Scan the data below and state how many of its lines contain the word "pyautogui", giving only the figure.

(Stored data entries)
......
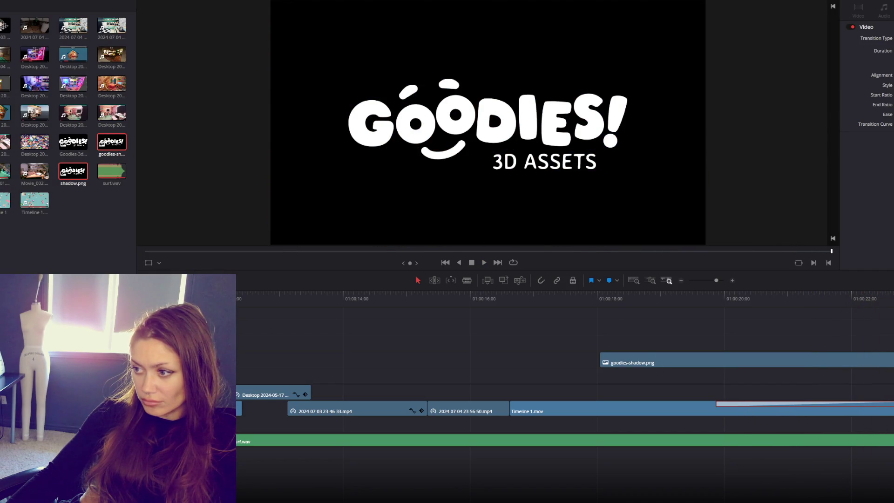
pyautogui.moveTo(892, 410); pyautogui.dragTo(814, 414)
pyautogui.moveTo(643, 409); pyautogui.dragTo(654, 414)
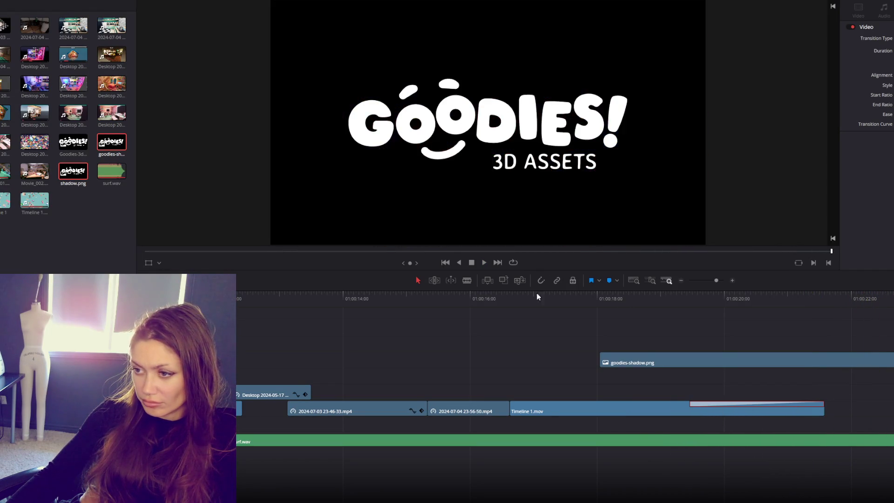
pyautogui.click(479, 306)
pyautogui.press('space')
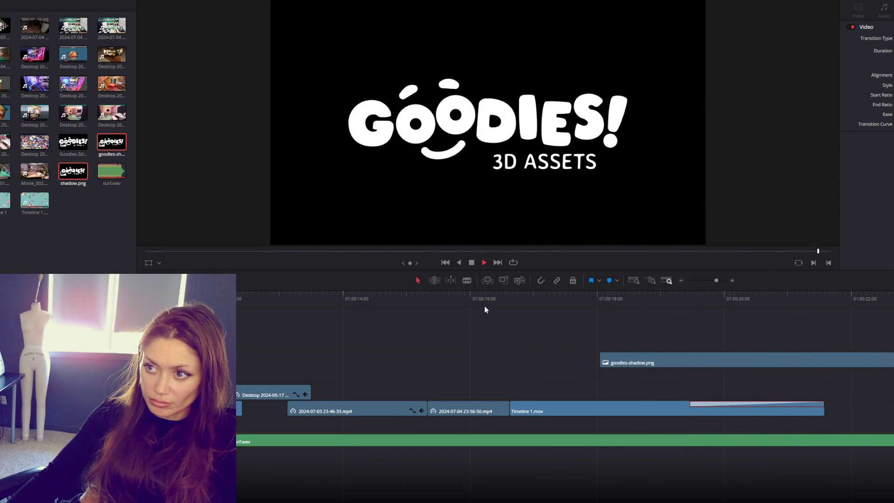
# Start the fade-out slightly earlier, replay the ending from about 01:00:17, and clear the selection.
pyautogui.moveTo(690, 404); pyautogui.dragTo(678, 404)
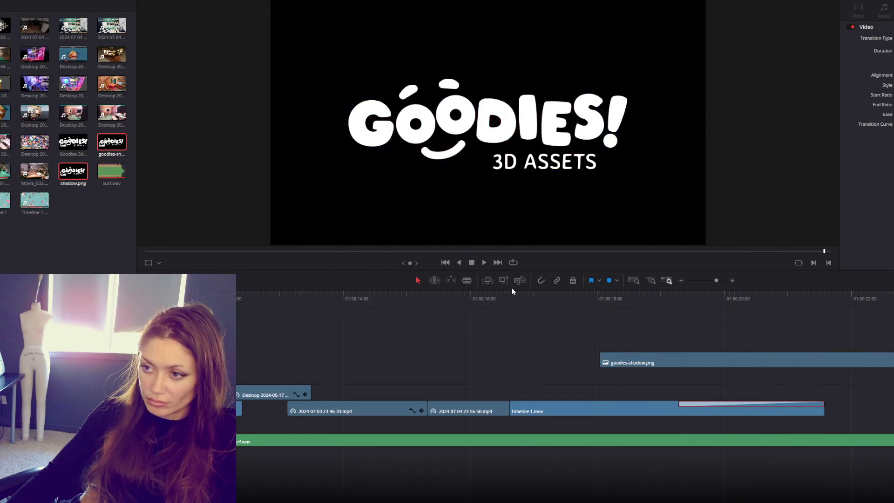
pyautogui.click(515, 298)
pyautogui.press('space')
......
> _Output of the exercise_
7